======== Extrait du texte

Le New Scientist consacre dans sa dernière édition un long reportage à ce rêve, parce qu’il n’est pas seulement poursuivi par une poignée de marginaux : le Laboratoire de recherche navale des États-Unis et celui des hautes énergies de la compagnie Mitsubishi, au Japon, sont de ceux qui s'y investissent. Des philanthropes aussi : 5 millions et demi de dollars ont été donnés à un « Institut pour la renaissance nucléaire » établi en 2012 à l’université du Missouri. Et l’un des chasseurs de mécènes les plus efficaces de ces dernières années s’appelle Andrea Rossi, au sujet duquel la revue Popular Mechanics suggérait en mai qu’il avait peut-être roulé ses bailleurs de fonds dans la farine.

Rossi est un ingénieur italien qui fait depuis 2007 la promotion de son catalyseur d’énergie, ou E-Cat : un cylindre de la taille d’une bouteille de vin, rempli de nickel et d’hydrogène, qui générerait de grandes quantités d’énergie lorsqu’on le soumet à une réaction inconnue. Rossi est parvenu à une entente avec une compagnie américaine, Industrial Heat (IH), pour financer une expérience d’un an dans un lieu tenu secret. L’expérience devait prendre fin en mars dernier et l’on attendait les résultats lors d’un congrès spécial en juin. Au lieu de cela, IH a annoncé en avril la rupture du contrat avec Rossi, et celui-ci a déclenché une poursuite de 100 millions de dollars contre IH — la somme que, affirme-t-il, IH était censé lui payer. IH allègue avoir mis fin au contrat parce que l’expérience n’allait nulle part, et ce n’est que le dernier d’une longue série de partenaires ou d’observateurs qui ont, à mots plus ou moins couverts, traité Rossi d’arnaqueur.

================

**Actions à mener**
- a) D'après l'extrait sur Andrea Rossi, de quoi le cylindre de l'E-Cat est-il rempli ?
- b) Recopiez les enregistrements en renommant « image » en « view » partout, sans rien changer d'autre et en laissant de côté les illustrations, s'il vous plaît.

======== Données recueillies

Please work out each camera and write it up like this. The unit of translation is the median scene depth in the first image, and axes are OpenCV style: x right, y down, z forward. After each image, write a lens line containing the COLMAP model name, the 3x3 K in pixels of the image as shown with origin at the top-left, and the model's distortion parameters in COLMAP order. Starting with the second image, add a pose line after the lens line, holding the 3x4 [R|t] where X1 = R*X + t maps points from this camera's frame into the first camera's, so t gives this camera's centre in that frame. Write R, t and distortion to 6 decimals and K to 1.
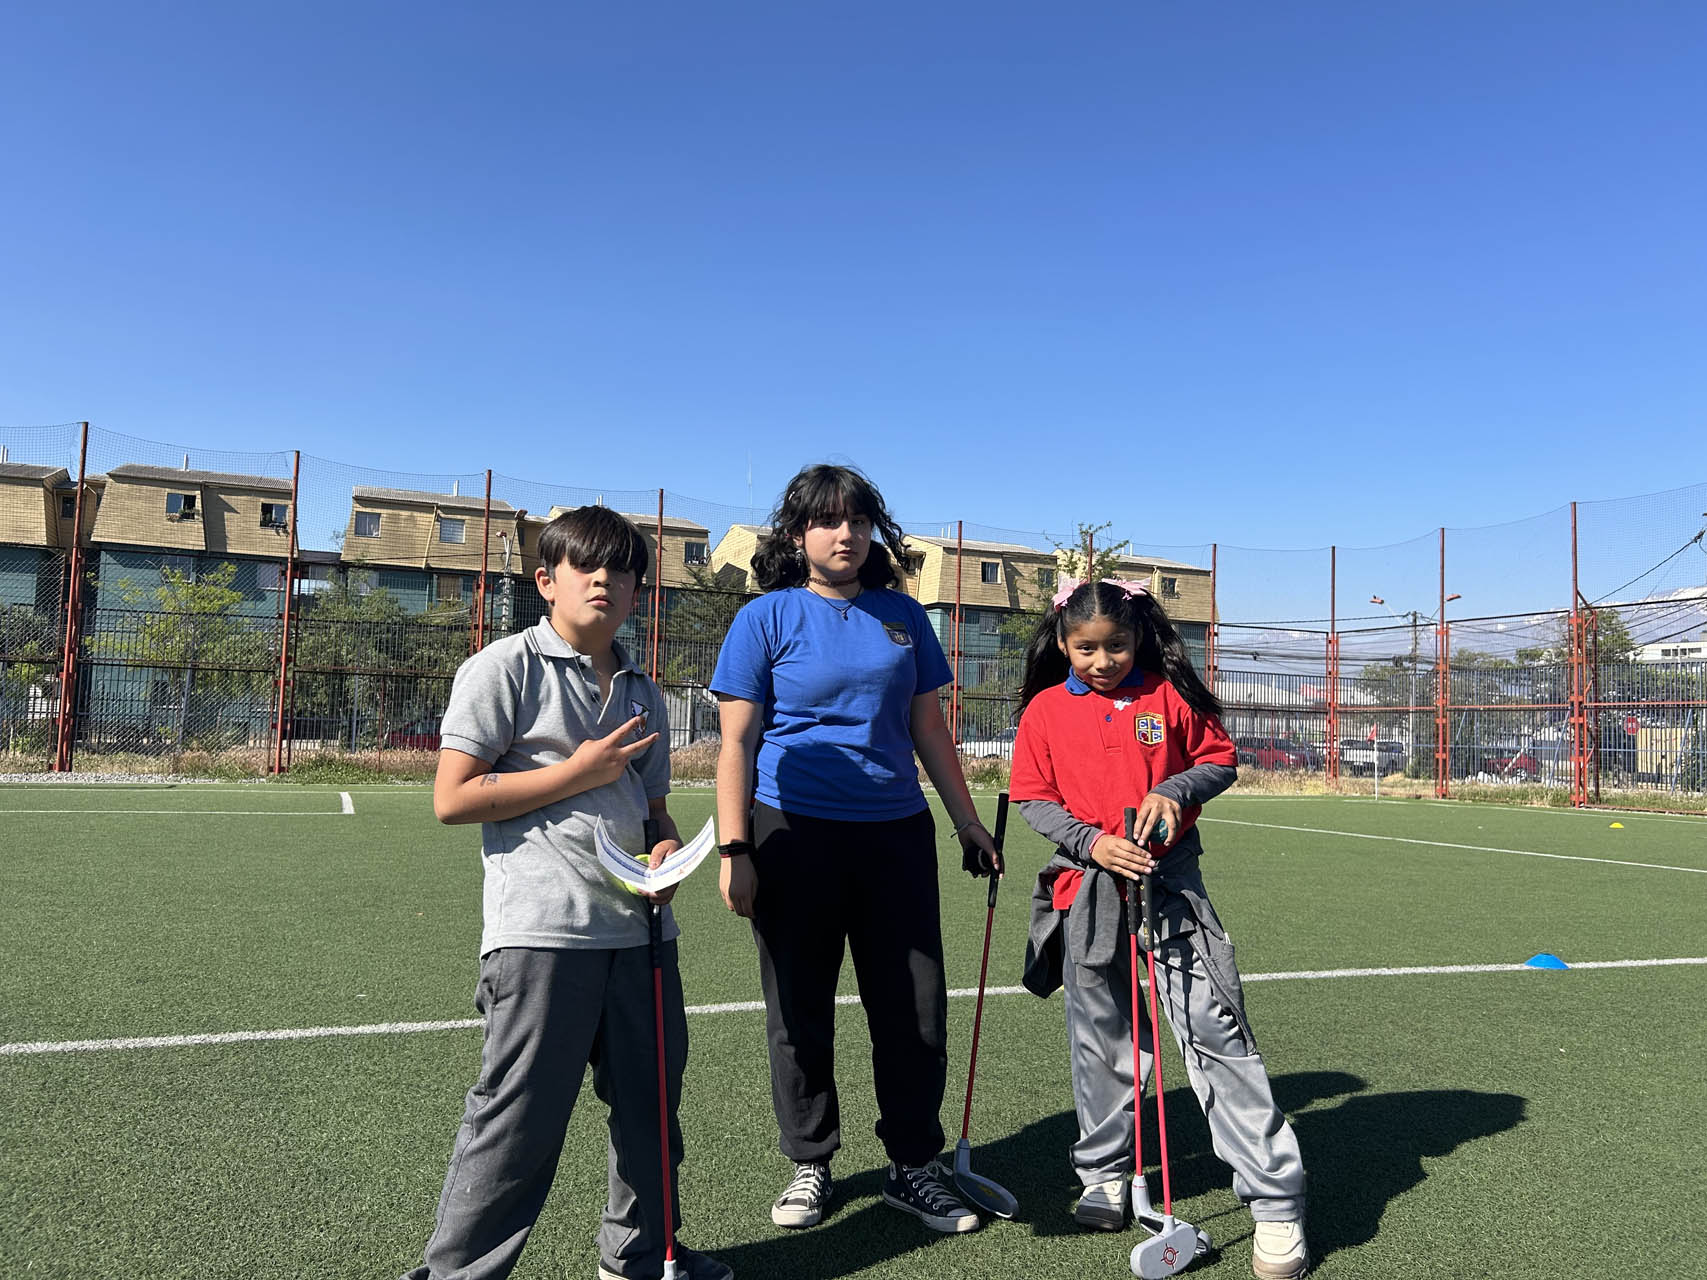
lens RADIAL K [[1293.7, 0, 861.1], [0, 1293.7, 643.8], [0, 0, 1]] dist [0.044753, -0.057994]
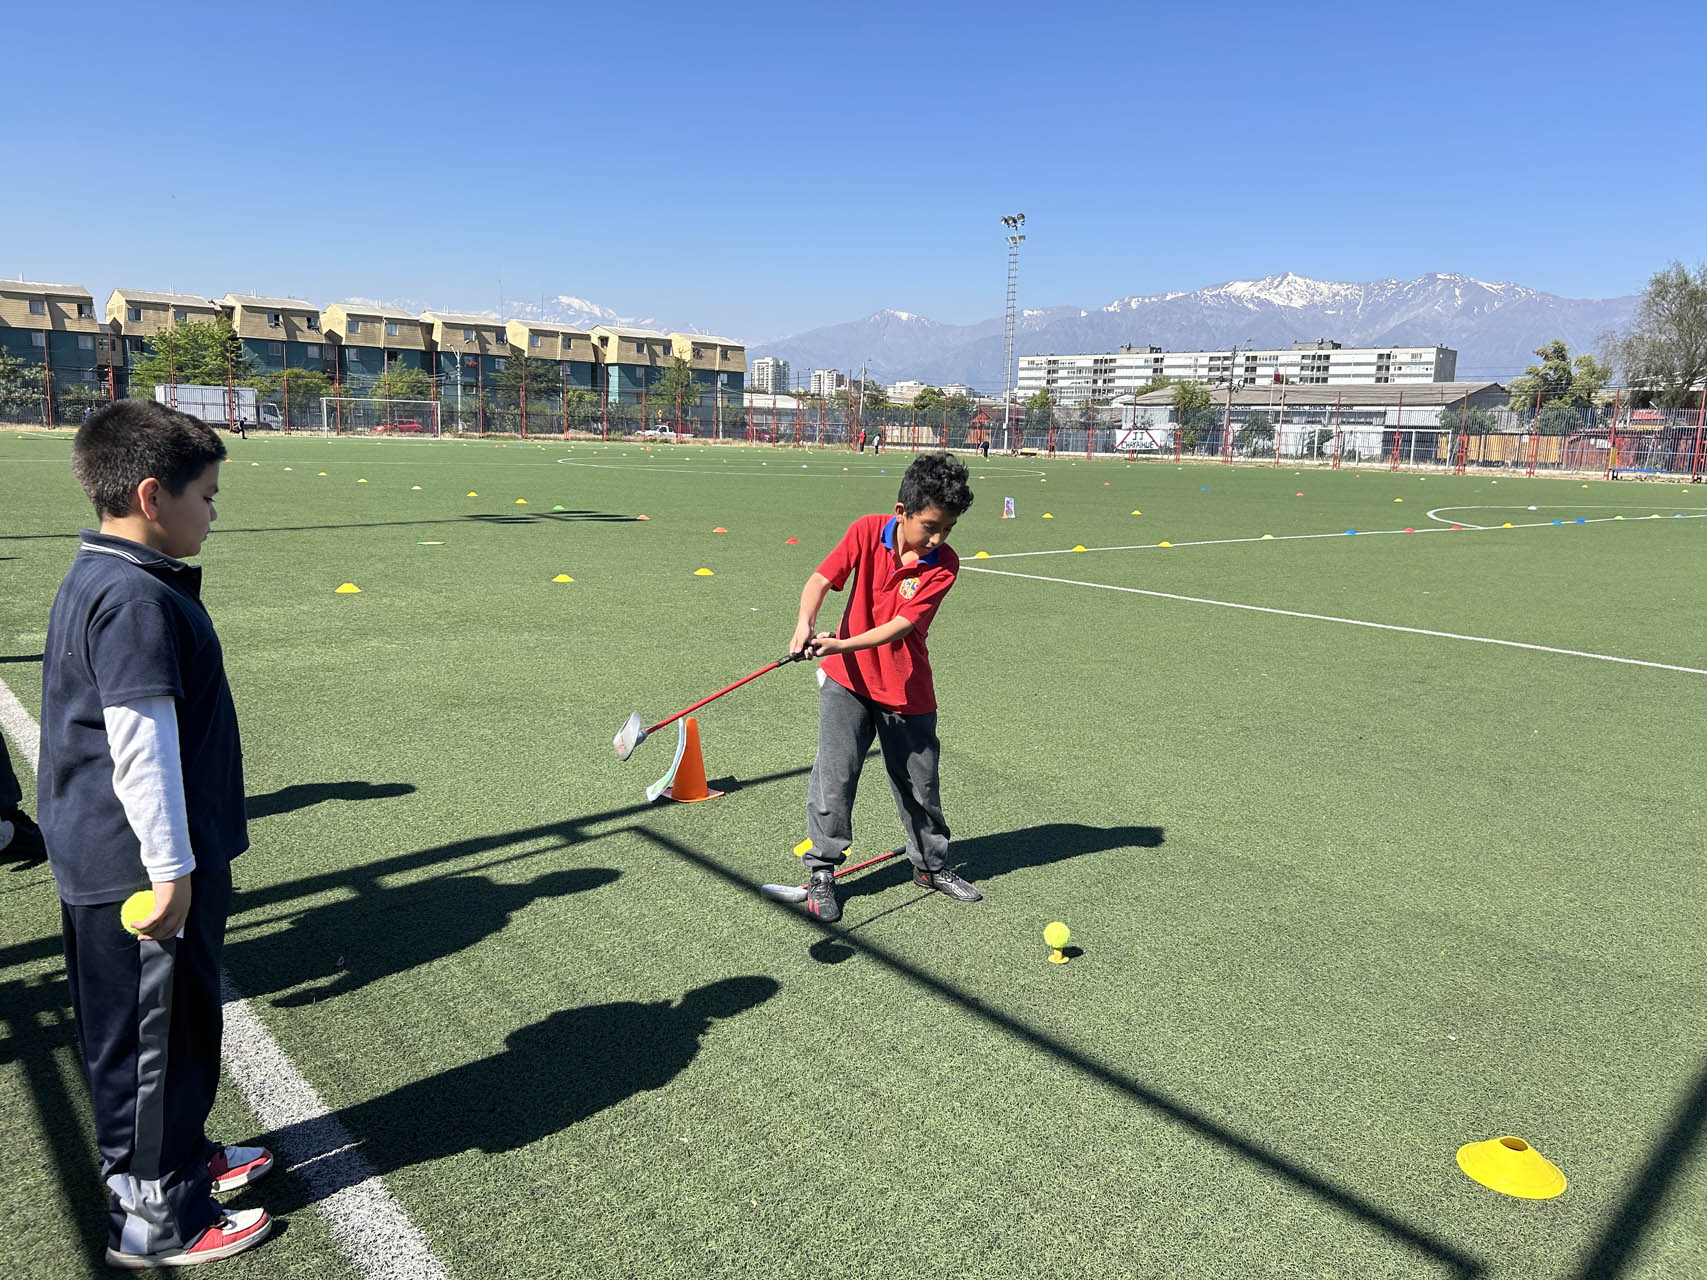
lens RADIAL K [[1293.7, 0, 861.2], [0, 1293.7, 651.1], [0, 0, 1]] dist [0.044753, -0.057994]
pose [[0.957844, -0.049786, 0.282942, -0.209444], [-0.021603, 0.969600, 0.243741, -0.115819], [-0.286476, -0.239579, 0.927650, -1.388750]]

================

**Réponses dans l'ordre**
- a) De nickel et d'hydrogène.

- b)
Please work out each camera and write it up like this. The unit of translation is the median scene depth in the first view, and axes are OpenCV style: x right, y down, z forward. After each view, write a lens line containing the COLMAP model name, the 3x3 K in pixels of the view as shown with origin at the top-left, and the model's distortion parameters in COLMAP order. Starting with the second view, add a pose line after the lens line, holding the 3x4 [R|t] where X1 = R*X + t maps points from this camera's frame into the first camera's, so t gives this camera's centre in that frame. Write R, t and distortion to 6 decimals and K to 1.
lens RADIAL K [[1293.7, 0, 861.1], [0, 1293.7, 643.8], [0, 0, 1]] dist [0.044753, -0.057994]
lens RADIAL K [[1293.7, 0, 861.2], [0, 1293.7, 651.1], [0, 0, 1]] dist [0.044753, -0.057994]
pose [[0.957844, -0.049786, 0.282942, -0.209444], [-0.021603, 0.969600, 0.243741, -0.115819], [-0.286476, -0.239579, 0.927650, -1.388750]]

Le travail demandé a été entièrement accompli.